When thinking is set to low, the model responds faster but may fail on harder reasoning tasks, reinforcing the idea that the thinking-level control is not cosmetic—it changes outcome quality.
For creative and technical use, the transcript also highlights SVG generation, with an example prompt (“a cat riding a bicycle”) producing a rendered SVG that includes recognizable elements like a bicycle, chain, and pedal alignment. For hands-on access, Gemini 3.1 Pro is rolling out across Google apps that use Gemini models, is available on Google Cloud, and can be tried in AI Studio.

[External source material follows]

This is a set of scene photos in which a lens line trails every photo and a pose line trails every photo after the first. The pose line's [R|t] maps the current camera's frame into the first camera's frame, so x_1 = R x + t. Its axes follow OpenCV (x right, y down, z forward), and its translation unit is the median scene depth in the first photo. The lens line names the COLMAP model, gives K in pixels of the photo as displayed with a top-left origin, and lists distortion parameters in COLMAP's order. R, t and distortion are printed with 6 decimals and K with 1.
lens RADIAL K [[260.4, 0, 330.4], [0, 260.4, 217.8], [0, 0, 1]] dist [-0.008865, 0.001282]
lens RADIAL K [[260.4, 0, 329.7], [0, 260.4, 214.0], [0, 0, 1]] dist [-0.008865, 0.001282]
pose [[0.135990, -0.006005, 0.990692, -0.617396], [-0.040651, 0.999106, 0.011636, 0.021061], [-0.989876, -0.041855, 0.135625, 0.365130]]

Overall, Gemini 3.1 Pro is positioned as an incremental version bump with competitive implications: it aims to return Gemini 3’s performance to the same tier as Opus 4.6 and the latest GPT models, and it raises the likelihood of follow-on updates from other model providers as the ecosystem races to keep up.
Cornell Notes
Gemini 3.1 Pro is a “0.1” update that delivers a clear performance bump over Gemini 3 Pro, especially on reasoning- and RL-environment-linked benchmarks like ARC-AGI-style tasks and coding/agentic evaluations. The practical differentiator is a new thinking-level control: users can choose low, medium, or high, which changes both latency and accuracy. In a math problem example, high thinking took over eight minutes but produced the correct answer, while low thinking was faster yet missed the solution. The transcript also notes improved generation quality for structured outputs like SVGs and coding-related tasks. The model is rolling out broadly across Google apps, available on Google Cloud, and testable in AI Studio.

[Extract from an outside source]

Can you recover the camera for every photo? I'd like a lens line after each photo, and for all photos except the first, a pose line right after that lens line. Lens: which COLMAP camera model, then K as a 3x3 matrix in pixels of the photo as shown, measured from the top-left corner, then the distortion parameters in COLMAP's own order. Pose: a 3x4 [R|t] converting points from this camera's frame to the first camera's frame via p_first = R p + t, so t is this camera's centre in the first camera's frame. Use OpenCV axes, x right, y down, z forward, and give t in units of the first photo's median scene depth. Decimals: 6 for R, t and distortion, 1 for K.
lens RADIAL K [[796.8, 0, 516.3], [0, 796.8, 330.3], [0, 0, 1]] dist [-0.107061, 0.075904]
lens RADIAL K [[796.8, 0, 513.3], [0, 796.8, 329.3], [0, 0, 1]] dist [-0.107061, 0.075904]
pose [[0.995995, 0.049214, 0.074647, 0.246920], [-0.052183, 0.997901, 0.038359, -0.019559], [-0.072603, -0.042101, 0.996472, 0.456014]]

What makes Gemini 3.1 Pro stand out compared with earlier Gemini 3 releases?
How do thinking levels change what users get from Gemini 3.1 Pro?
Why are RL environments mentioned as a driver of the benchmark improvements?

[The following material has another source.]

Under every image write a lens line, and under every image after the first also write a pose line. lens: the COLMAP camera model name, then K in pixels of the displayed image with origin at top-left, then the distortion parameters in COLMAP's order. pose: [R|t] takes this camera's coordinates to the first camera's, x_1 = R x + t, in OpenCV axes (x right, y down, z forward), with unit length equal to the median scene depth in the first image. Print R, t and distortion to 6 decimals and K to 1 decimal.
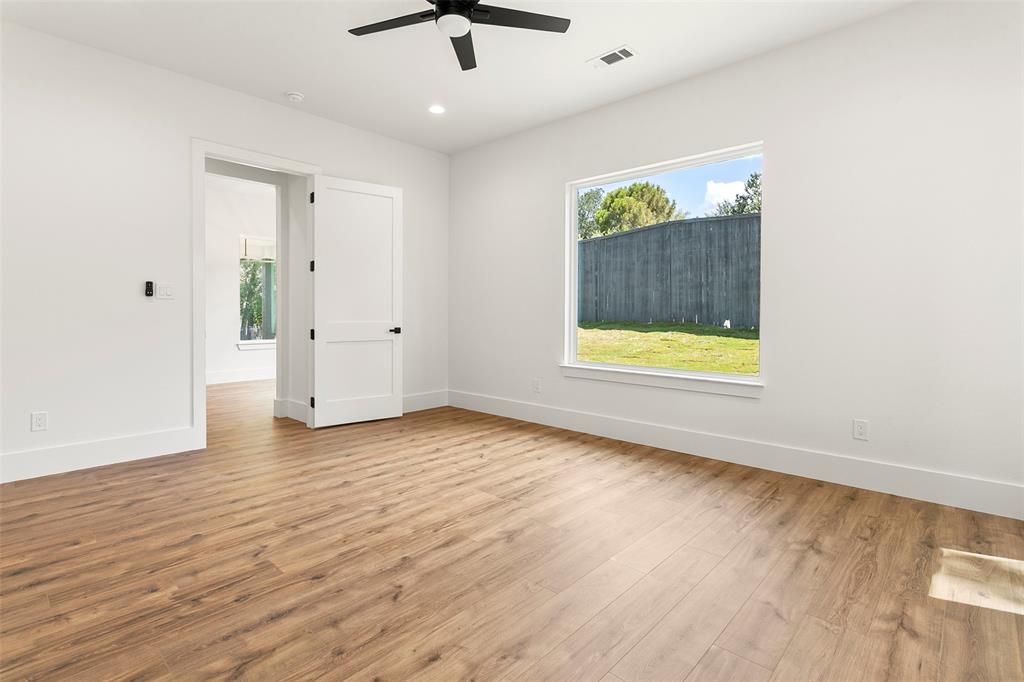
lens RADIAL K [[500.0, 0, 512.0], [0, 500.0, 341.0], [0, 0, 1]] dist [0.002010, 0.000340]
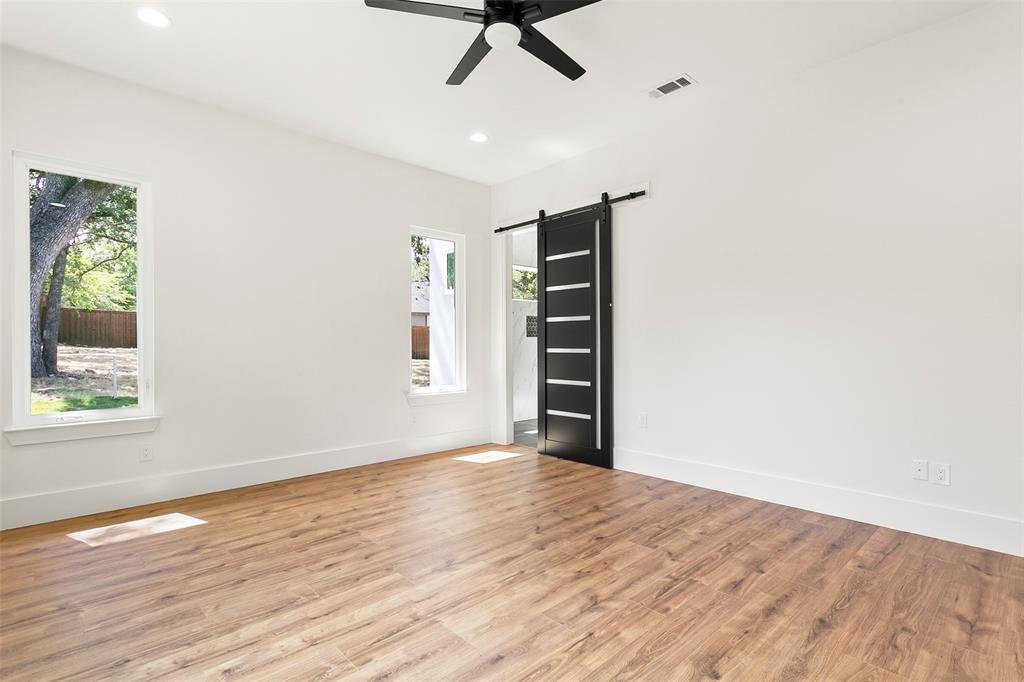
lens RADIAL K [[500.0, 0, 512.0], [0, 500.0, 341.0], [0, 0, 1]] dist [0.002010, 0.000340]
pose [[-0.997152, 0.002511, 0.075376, -0.219908], [0.006559, 0.998546, 0.053501, -0.127330], [-0.075132, 0.053843, -0.995719, 2.054973]]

What evidence is given that Gemini 3.1 Pro improves both reasoning and generation tasks?
Where can someone try Gemini 3.1 Pro?
Review Questions
- When would a user prefer low vs high thinking levels in Gemini 3.1 Pro, based on the math example?
- Which benchmark categories (reasoning, coding, agentic workflows, design/SVG) are cited as improving, and what training approach is suggested as the reason?
- What does the transcript imply about how competitive pressure might affect other model providers after Gemini 3.1 Pro’s release?
Key Points
- 1
Gemini 3.1 Pro is a first “0.1” step in the Gemini versioning pattern and is positioned as a substantive update rather than a dated preview.
- 2
Benchmark gains are framed as most meaningful when compared directly to Gemini 3 Pro, with large jumps on reasoning-style evaluations.
- 3
Reinforcement-learning in RL-style environments is presented as a likely driver of improved performance on coding and agentic tasks.
- 4
Gemini 3.1 Pro adds thinking-level control (low, medium, high), letting users trade latency for deeper reasoning.
- 5
In a hard math example, high thinking produced the correct answer but required over eight minutes, while low thinking was faster but incorrect.
- 6
The model shows improved structured generation capability, including SVG outputs with multiple accurate elements.
- 7
Gemini 3.1 Pro is rolling out across Google apps, available on Google Cloud, and testable in AI Studio.